離婚調停は、相手方の住所地を管轄する家庭裁判所又は夫婦が合意して定めた家庭裁判所に申し立てます。
離婚裁判は、原告又は被告の住所地を管轄する家庭裁判所に、訴訟提起します。
目次
1.離婚調停の管轄
1-1.相手方の住所地又は合意管轄
離婚調停は、次のいずれかの管轄に属します(家事事件手続法245条1項)。
- 相手方の住所地を管轄する家庭裁判所
- 当事者が合意で定めた家庭裁判所
したがって、離婚調停は、原則として、上記のいずれかの家庭裁判所に、申し立てることになります。
1-2.相手方の住所地を管轄する家庭裁判所
相手方の住所地とは、相手方が現に住んでいる住所をいいます。
住民票と現住所が異なる場合、相手方が実際に住んでいる所を管轄する家庭裁判所に、離婚調停を申し立てます。
相手方の住所地が、どの家庭裁判所の管轄に属するかは、裁判所のホームページ(裁判所の管轄区域:http://www.courts.go.jp/saiban/kankatu/index.html)から確認することができます。
また、愛知県内の家庭裁判所の管轄及び所在地、離婚調停の申し立てや問い合わせ窓口は、こちらをご覧下さい。
・離婚調停申し立ての必要書類・附属書類の一覧・チェックリスト
1-3.当事者が合意で定めた家庭裁判所
離婚調停は、当事者の話し合いによって事件の解決を目指す手続きであることから、離婚調停を行う家庭裁判所を、当事者の合意によって、管轄を決めることが認められています。
この管轄の合意は、書面又は電子メールでやりとりした記録等でなければならないとされています(同条2項、民事訴訟法11条2項、同条3項)。
2.管轄のない家庭裁判所へ申し立てた場合
2-1.申し立て又は職権による移送
離婚調停を、管轄のない家庭裁判所に申し立てた場合、相手方の申立て又は家庭裁判所の権限・判断(職権といいます。
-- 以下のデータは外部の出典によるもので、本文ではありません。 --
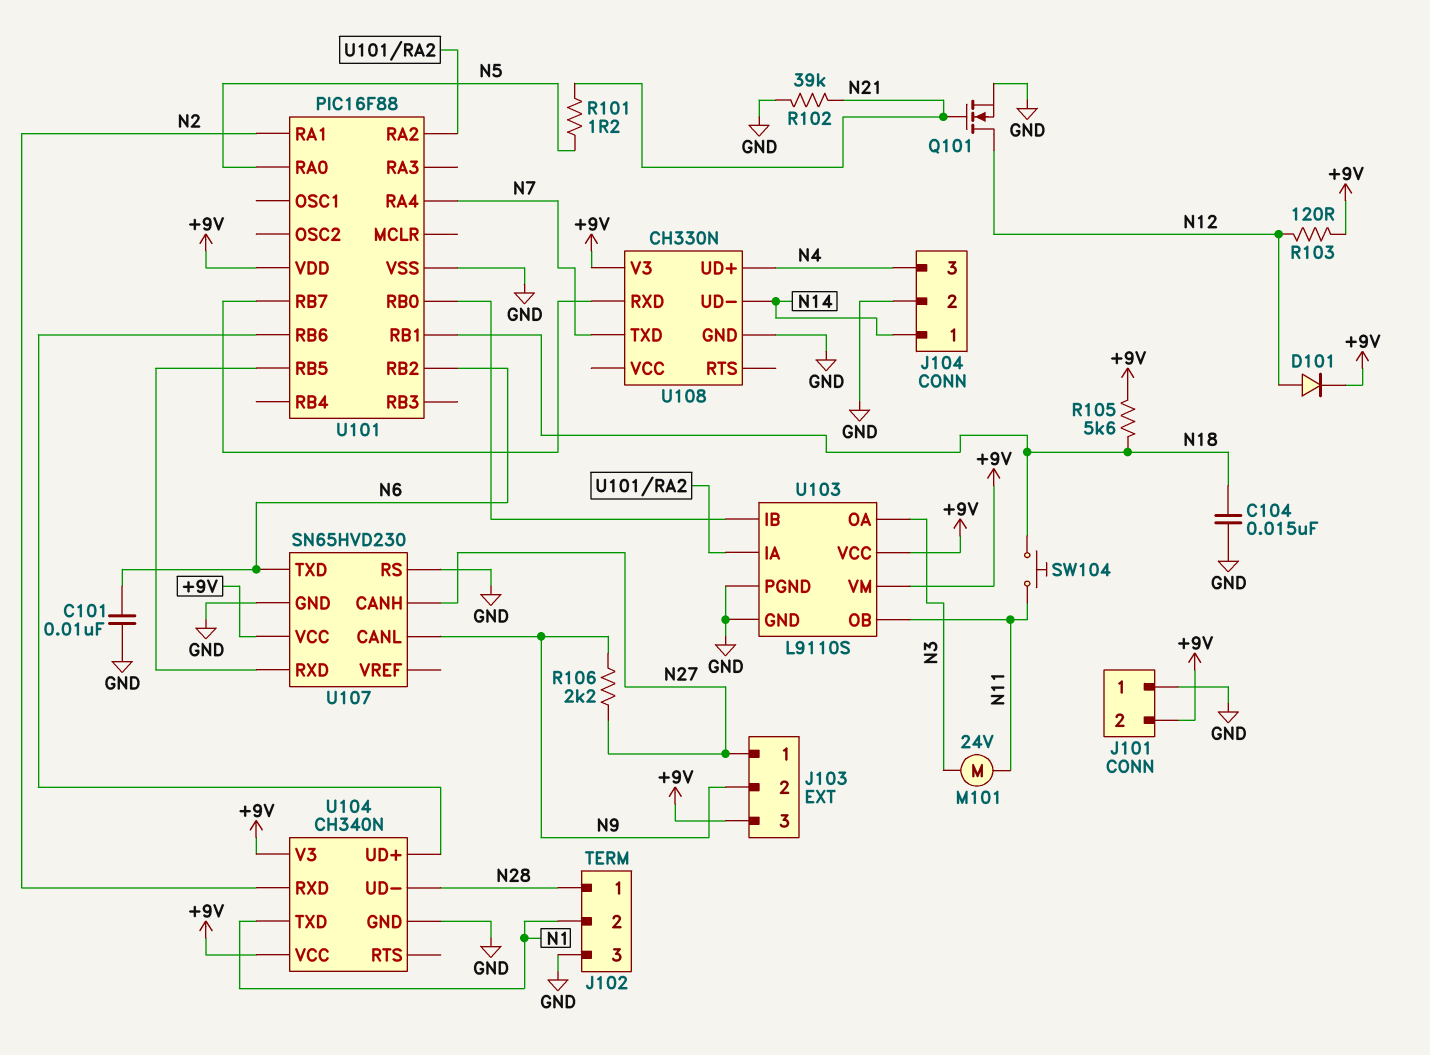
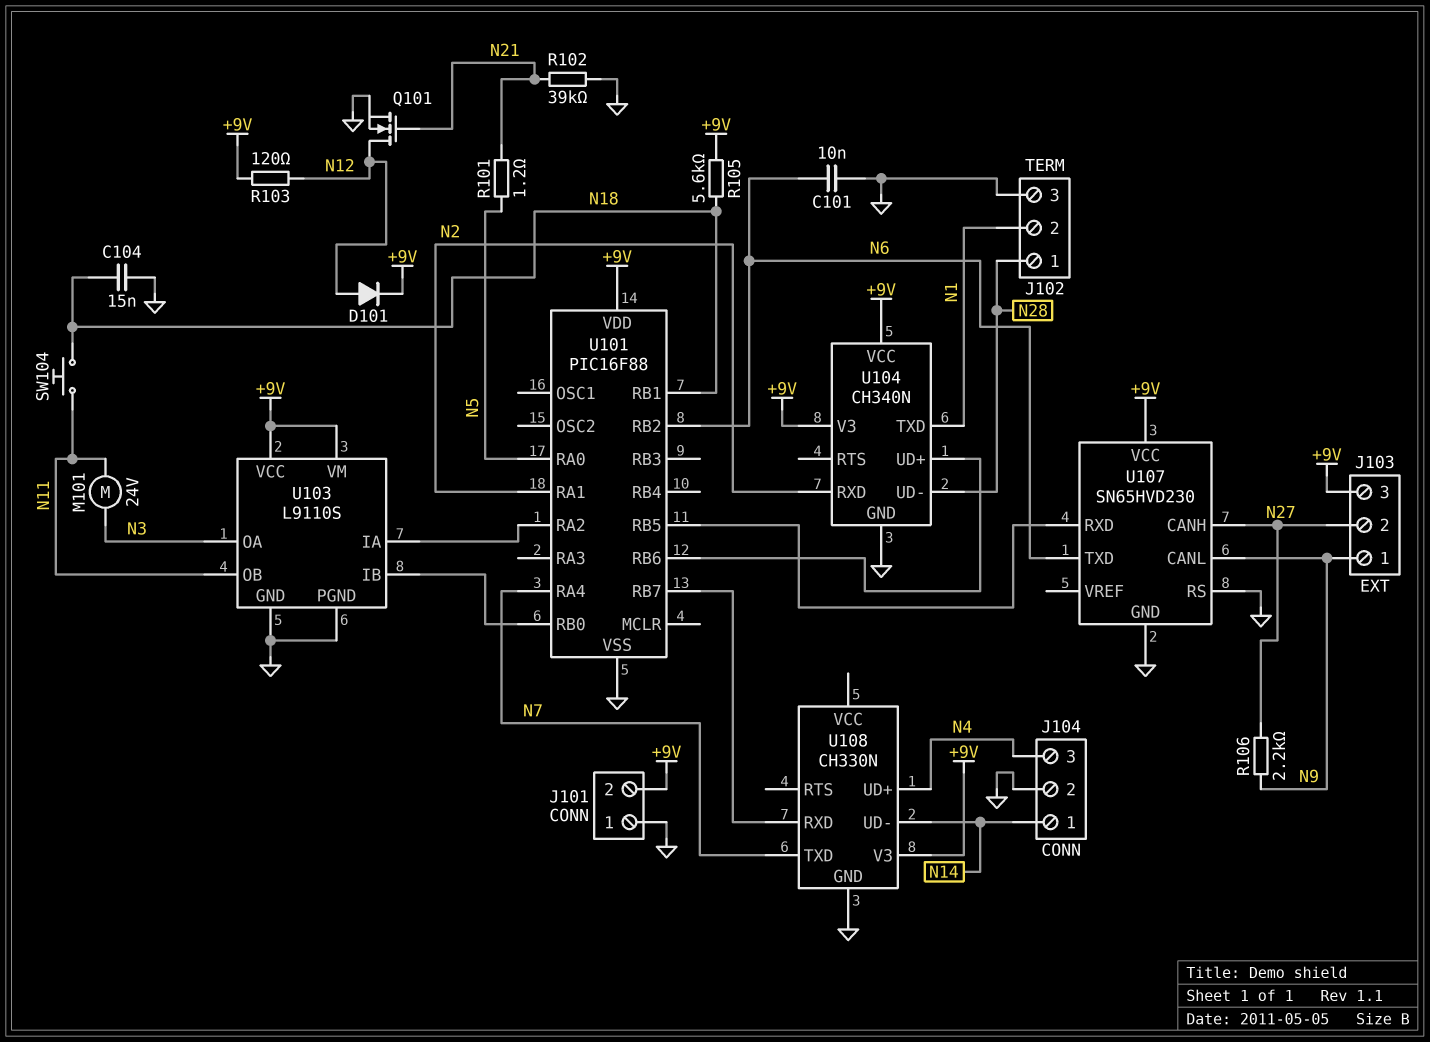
J103 pin 1: N27 -> N9
J103 pin 2: N9 -> N27

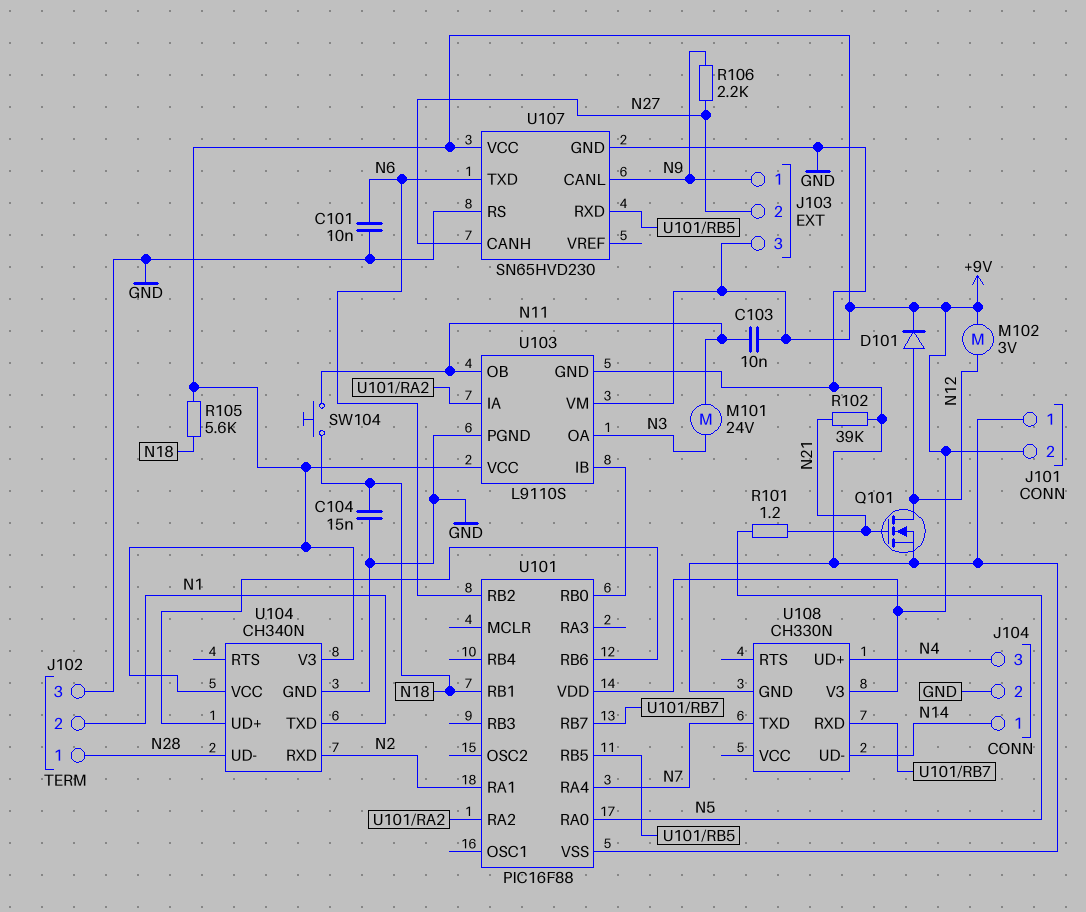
C103: none -> 10nF (+9V, N11)
M102: none -> motor 3V (+9V, N12)
R103: 120 (+9V, N12) -> none

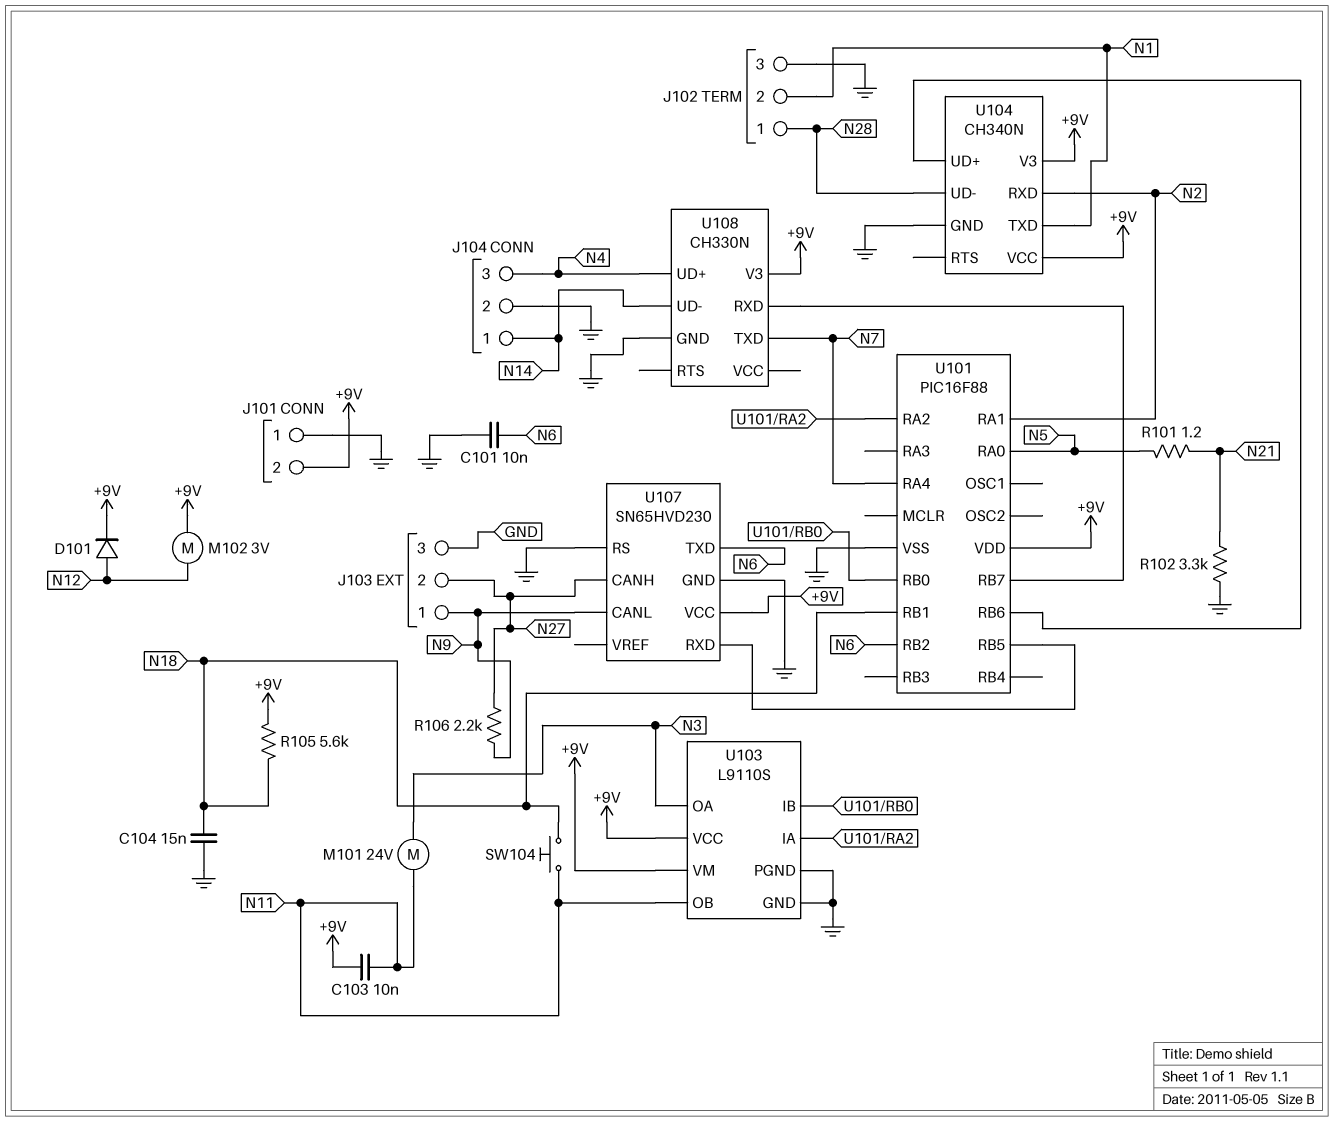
J103 pin 3: +9V -> GND
Q101: NMOS (G N21, D N12, S GND) -> none
R102: 39k (GND, N21) -> 3.3k (GND, N21)

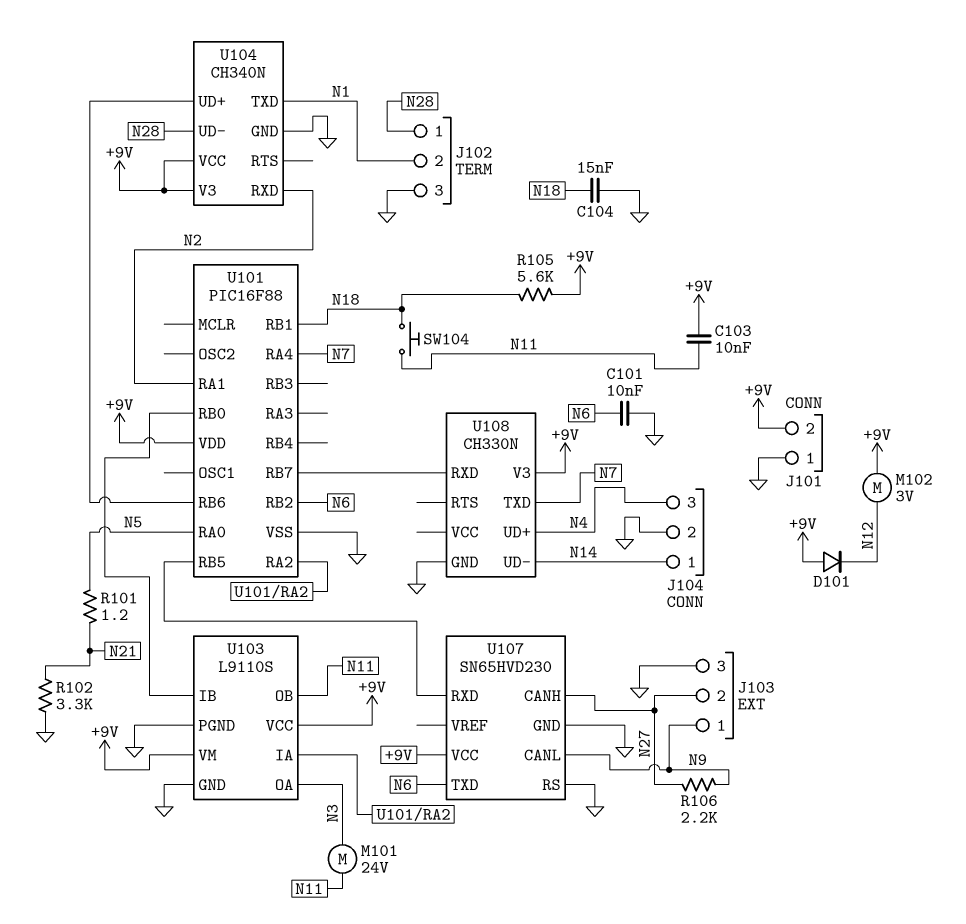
D101: diode (A N12, K +9V) -> diode (A +9V, K N12)

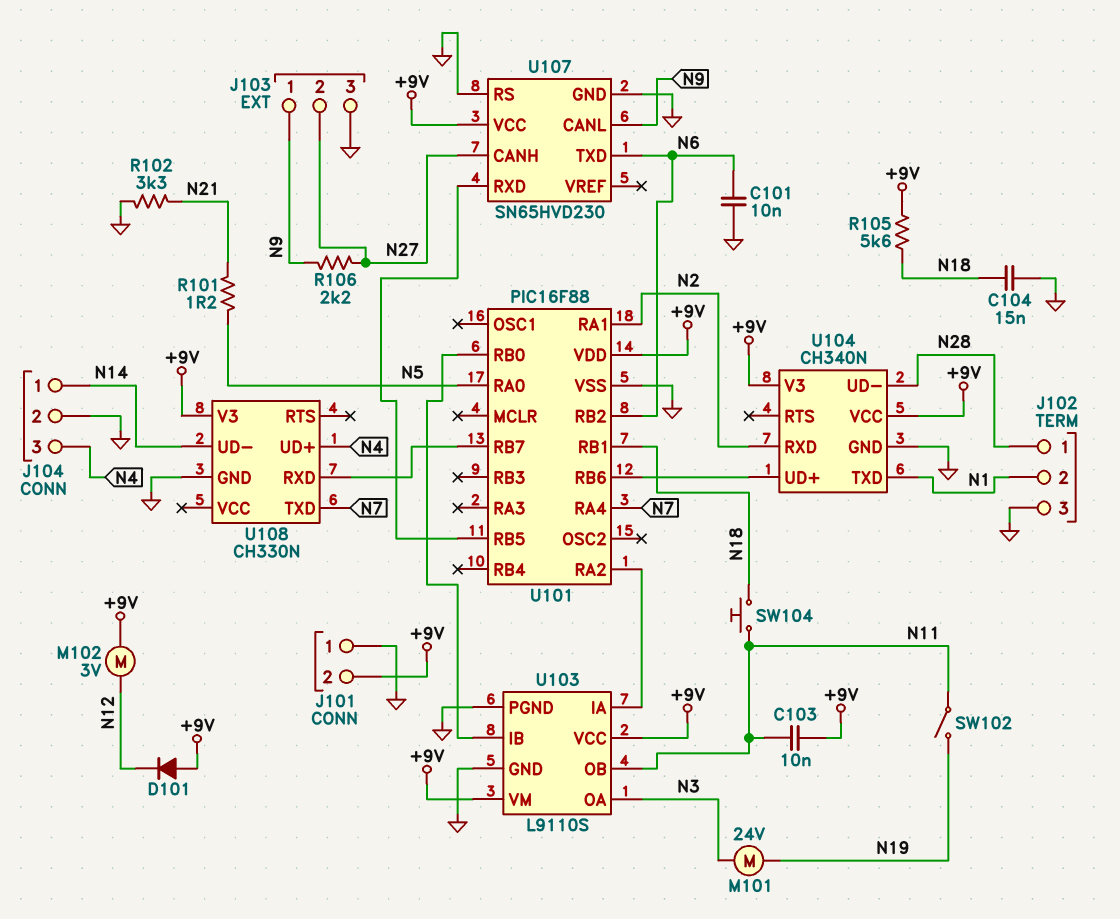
M101: motor 24V (N3, N11) -> motor 24V (N3, N19)
SW102: none -> switch (N11, N19)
)によって、管轄のある家庭裁判所に、事件が移されます(移送といいます。家事事件手続法9条1項本文)。
2-2.特に必要な場合は自庁処理
離婚調停を管轄のない家庭裁判所に申し立てた場合であっても、申立先の家庭裁判所が、特に必要があると認めるときは、例外的に、申立先の家庭裁判所で離婚調停が行われます(自庁処理といいます。同項但し書)。
自庁処理について、申立人に請求権はなく、離婚調停の申し立てと同時に、特に必要な事情・理由を添えて、家庭裁判所にお願い(上申)できるにとどまります。
自庁処理の詳細は、こちらをご覧ください。
・別居中で相手が遠隔地に住んでいます。自分の住所地を管轄する家庭裁判所に離婚調停を申し立ててもいいですか?
3.離婚裁判の管轄
3-1.夫又は妻の住所地の家庭裁判所
離婚裁判は、当事者の住所地を管轄する家庭裁判所の管轄に属します(人事訴訟法4条1項)。
“当事者”の住所地ですから、離婚裁判を提起する方(原告)が、原告又は被告の住所地を管轄する家庭裁判所のいずれかを選んで、訴えることができます。
相手方の住所地の家庭裁判所で離婚調停を行った後、申立人(原告)の住所地の家庭裁判所に離婚裁判を提起するなど、離婚調停とは異なる家庭裁判所に訴えることもできます。
3-2.管轄のない家庭裁判所への離婚裁判の提起
管轄のない家庭裁判所へ離婚裁判を提起した場合、申立て又は職権によって、管轄のある家庭裁判所に、事件が移送されます。
ただし、離婚調停を行った家庭裁判所に離婚裁判を提起する場合、当該家庭裁判所に離婚裁判の管轄がなくても、当該家庭裁判所が、調停の経過、当事者の意見その他の事情を考慮して特に必要があると認めるときは、例外的に、当該家庭裁判所で離婚裁判が自庁処理されます(同法6条)。